Line between TV programs and ads continues to blur

For several years, it has been hard to tell where a program ends and the commercial begins. First, there was product placement and then advertising integrated into scripts. Now, the TBS and TNT cable networks will try “TV in Context”— a technique borrowed from the Internet that connects certain scenes in programs with commercials.

Turner Entertainment Networks — part of the Time Warner’s Turner Broadcasting System — announced after a test last season that TV in Context will be used in 100 movies and scripted series during the 2009-2010 seasons on its TBS and TNT networks. Among the scripted series in which Turner plans to offer the service are reruns of “My Name Is Earl” on TBS and the original series, “Leverage,” on TNT.

As part of the television industry’s “upfront week” — the annual effort to sell commercial time before the start of the autumn/winter television season — TBS and TNT stole the spotlight from the traditional networks with a plan that seeks to offer advertisers something like the contextual targeting they can achieve online by serving ads to computer users whose behavior is tracked from Web site to Web site.
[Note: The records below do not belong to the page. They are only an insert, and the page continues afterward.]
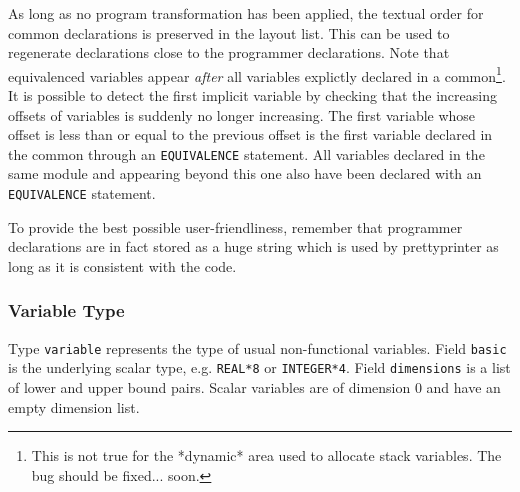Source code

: \documentclass[a4paper]{article}
\begin{document}
\begin{comment}
Le sous-domaine \texttt{layout} donne la
liste des entit�s stock�es dans cette aire. Il s'agit des variables
d�clar�es dans ce common dans n'importe quel module.
\end{comment}

As long as no program transformation has been applied, the textual order
for common declarations is preserved in the layout list. This can be used
to regenerate declarations close to the programmer declarations. Note that
equivalenced variables appear \emph{after} all variables explictly declared
in a common\footnote{This is not true for the *dynamic* area used to
  allocate stack variables. The bug should be fixed... soon.}. It is
possible to detect the first implicit variable by checking that the
increasing offsets of variables is suddenly no longer increasing. The
first variable whose offset is less than or equal to the previous offset
is the first variable declared in the common through an \texttt{EQUIVALENCE}
statement. All variables declared in the same module and appearing beyond
this one also have been declared with an \texttt{EQUIVALENCE} statement.

To provide the best possible user-friendliness, remember that programmer
declarations are in fact stored as a huge string which is used by
prettyprinter as long as it is consistent with the code.

\begin{comment}
L'ordre des d�clarations des variables est respect�, ce qui
permettrait de reproduire des programmes sources fid�les � ce
qu'�taient les programmes initiaux\footnote{Les d�clarations sont en
fait conserv�es sous forme textuelle pour garantir une fid�lit�
absolue.}.
\end{comment}

\subsubsection{Variable Type}
\label{subsubsection-variable}


Type \texttt{variable} represents the type of usual non-functional
variables. Field \texttt{basic} is the underlying scalar type, e.g. 
\texttt{REAL*8} or \texttt{INTEGER*4}. 
Field \texttt{dimensions} is a list of lower and upper bound pairs. 
Scalar variables are of dimension 0 and have an empty dimension list.
\end{document}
That service is popular on the Internet because it can track online behavior and serve computer users with advertising that they find relevant. The TV equivalent is designed to match the commercial with relevant scenes from the programming.

TV in Context involves searching through thousands of programs in the Turner Entertainment library and cataloging the scenes by subject matter. Then similar content is found from commercials scheduled to run on the network.

In Turner’s presentation, Linda Yaccarino, executive vice president and general manager for advertising sales and marketing, showed a scene from the feature film” Anchorman” in which the actors discuss the subject of love. The first spot in the next commercial break was for the eHarmony.com online dating service.

In another scene from the movie “Hitch,” star Will Smith has an allergic reaction to his food. The Walgreens drug store commercial that followed was for Zyrtec, an allergy medicine.

TV in Context was tested for over a year. Last season, it was available in 50 movies on TBS and TNT. The effort got off to a major start when General Motors’ OnStar service bought a commercial on TNT during a break in the film “The Bourne Supremacy.” The TV spot was tied to the scene of Jason Bourne in a crash-filled car chase. After the chase, the OnStar spot asked, “Are you counting on your cell phone to be your lifeline in a crash?”

Research from last season showed improved scores on attributes like engagement, recall and purchase intent among viewers for the brands that used TV in Context. In addition to General Motors, those early advertisers included Applebee’s, Best Buy, Chili’s, DIRECTV, Hallmark and Kellogg.

Magna, a division of the Mediabrands unit of the Interpublic Group, said TV in Context was a simple idea with initial results that were “very compelling.” The results have caused several other networks to investigate their own versions of the idea.

AMC, the cable network, is teaming with Nielsen Media Research, to offer what it calls AIM, which stands for Audience Identity Metric. AMC will choose movies from its library that are tailored for the behavior of the viewers who watch those movies.